しかし、そうなんですけど、公表されてしまうとその申請事業は<秘密>ではなくなってしまいます。
採択案件をまねして、急いで事業を立ち上げることだってできます。


昔から産学の共同事業というのがありました。
大学の研究室はお金が潤沢にありませんから、スポンサーが付けば助かりますし、企業側からいろいろなノウハウも入ってきてメリットも大きいです。
企業にとっても、大学のやっている基礎研究分野の知識がほしいし、第三者機関が組むことで製品の信頼性も高まって、なかなかよろしいのです。

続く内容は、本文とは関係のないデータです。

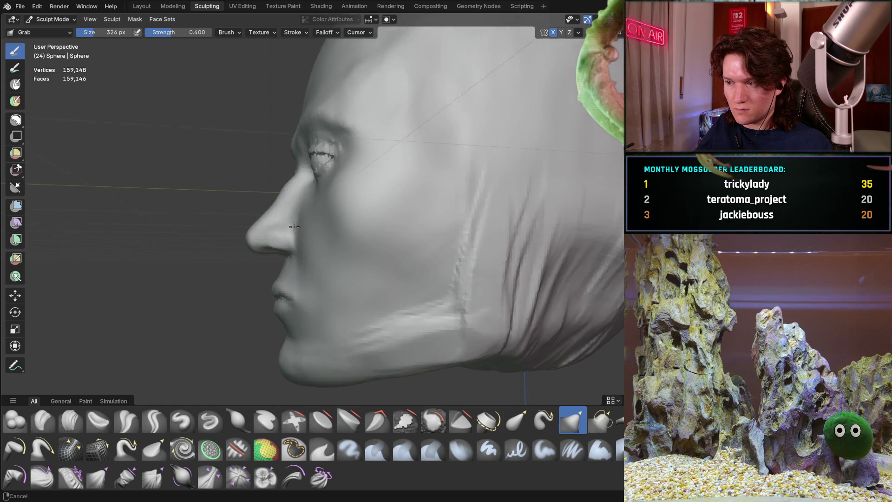
scroll(349, 230, "up", 3)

ところが、大学というところは、研究成果が出れば、さっそく学会で発表したいと考えます。
企業はできるかぎりノウハウを秘匿しておきたいと考えます。
ここで、両者の意見が食い違ってしまうのです。
難しい問題ですね。


特許や商標などは、そのどこのところが「独自性」なのか、事細かに説明されていて、ネットでも公表されています。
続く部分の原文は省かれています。